Der erste und größte Teil des Bandes umfasst drei Abschnitte, die zugleich drei historische Entwicklungsstufen abbilden: Zunächst wird das "Alte Paris" und seine Stadtviertel beschrieben; dann das "Neue Paris", die "faubourgs" vor allem und schließlich noch einmal das "Neue Paris", die eingemeindeten Dörfer nämlich (wie Clignancourt, Vaugirard oder Charonne).
Der zweite Teil heißt dann "Das rote Paris", dort geht es ganz überwiegend (und, was das Jahr 1848 angeht, auch sehr berechtigt) um die Barrikaden von Paris. Und im dritten Teil unter der Überschrift "Im wimmelden Gemälde von Paris" kommt schließlich der Kunstkenner Hazan zu Wort. Das Kapitel beginnt mit einer Beschreibung der bekannten Flaneure und beschäftigt sich dann mit den Paris-Bildern und der Paris-Fotografie.

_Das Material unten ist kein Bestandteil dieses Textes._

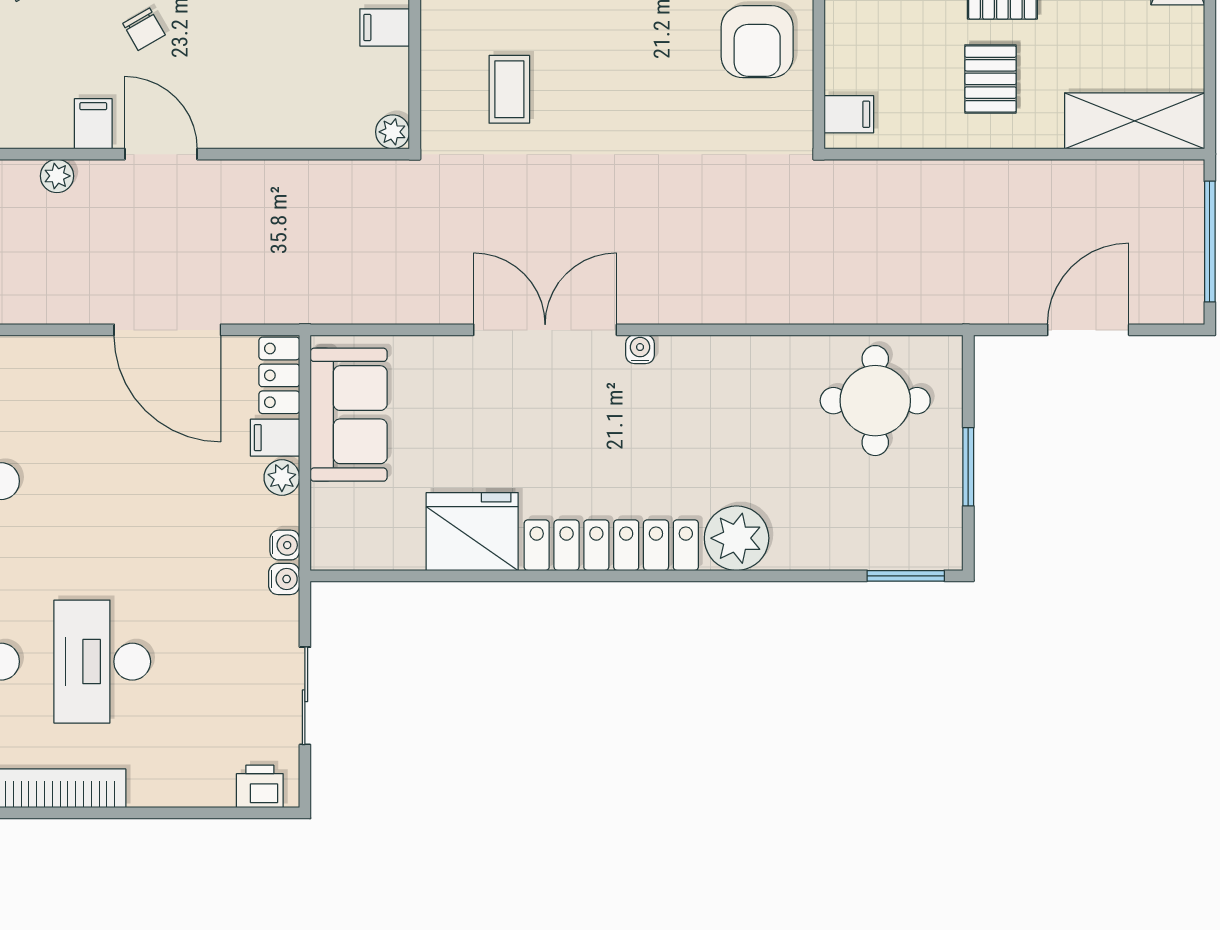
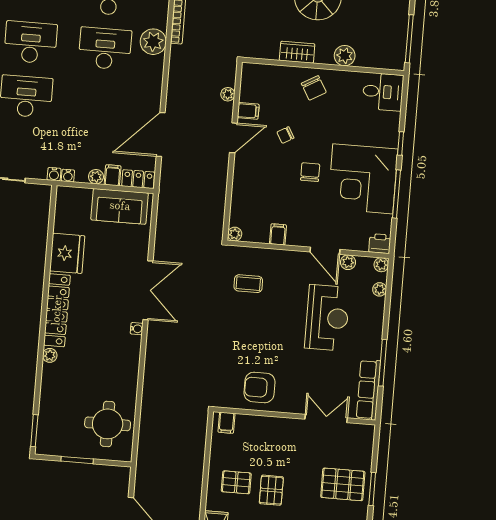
plant: (737, 538) -> (50, 355), width x0.53, depth x0.53

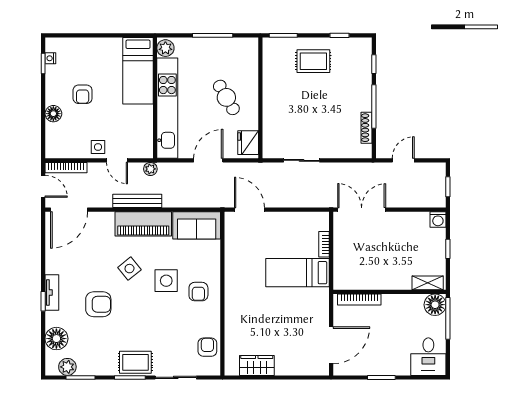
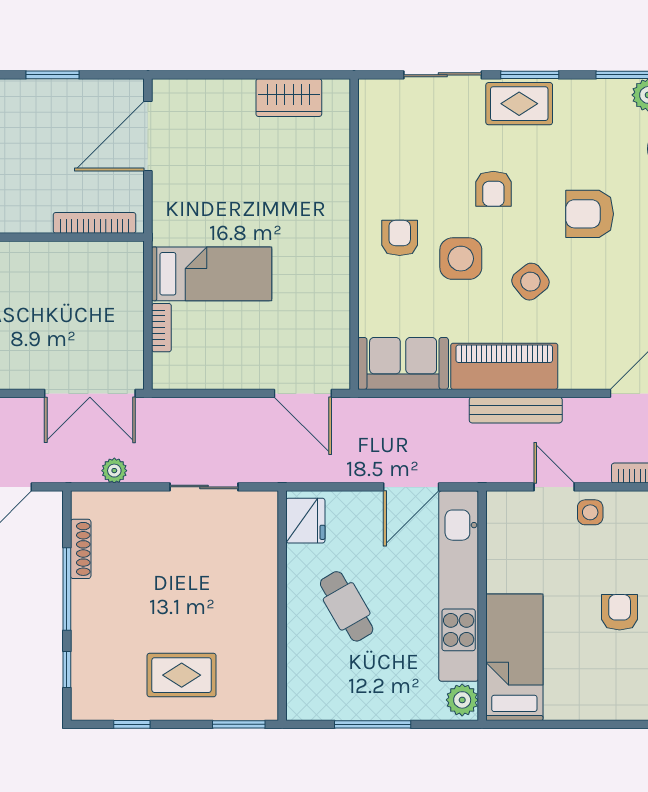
door: (208, 160) -> (411, 487), moved
plant: (150, 169) -> (114, 471), moved
armchair: (207, 347) -> (493, 189), moved

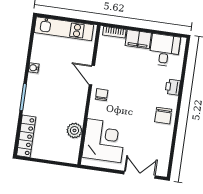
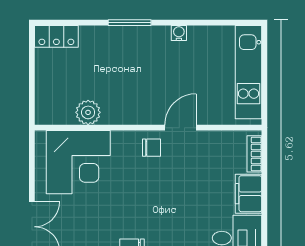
locker: (26, 136) -> (56, 36), width x0.66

Warum aber macht einen das Buch auch so ärgerlich? Nun, je länger man in diesem dicken Buch liest, desto mehr stört einen die ungeheure Beliebigkeit, mit der da ein Intellektueller sein Wissen ausbreitet. Studienräte mag es ja interessieren mit welcher Parkbank auf dem Boulevard Henri IV. Flaubert seinen Roman "Bouvard und Pécuchet" beginnen lässt, wenn aber das ganze Buch von solchen Aufzählungen wimmelt, wird es einfach öde und unübersichtlich.
Und weiter: Die Konzentration nur auf die Stadträume des Departements Paris stellt sich gleich in mehrfacher Hinsicht als kontraproduktiv heraus. Wie kann man über das "rote Paris" schreiben und die Vororte dermaßen außen vor lassen? Der politisch-mentale Stadtraum bleibt in Hazans Buch völlig außer Acht. Wie kann man überhaupt über die Erfindung von Paris reden, und im Grunde nur die Raumentwicklung schildern? Wie kann man die Entwicklung der Stadträume zum Schwerpunkt nehmen und diese nur mit ein paar hingestrichelten Zeichnungen begleiten? Von einer kultur- oder sozialgeschichtlichen Einordnung (wie in manchen Ankündigungen des Buches in Aussicht gestellt wird) kann also hier nicht die Rede sein.
So erstaunt es nicht, das beim näheren Hinschauen die gängigen Klischees einen nur so anspringen: Paris die Flaneur-Stadt, die Stadt des Widerstandes gegen die Faschisten, Paris die Hauptstadt des 20. Jahrhunderts usw. Die Mystifikationen bei der Erfindung der Stadt werden vom Kunstkenner kaum aufgearbeitet (und die Kunst hat weiß Gott eine herausragende mystifizierende Rolle gespielt). Die sozialen Gewichtungen werden galant übersprungen, die mentale Welt der Stadt ist nur literarisch andeutungsweise erfasst, anstatt Zusammenhänge zu erhellen, wird mit Zitaten um sich geschmissen - nein, Hazan hat sich jedwede kritische Aufarbeitung erspart, und das ist schade.
So möchte man dem Mann zurufen: Schuster, bleib bei deinen Verleger-Leisten, denn so trägst du nur ein Stück zur Vernebelung, zur stadthistorischen und politischen Unübersichtlichkeit bei.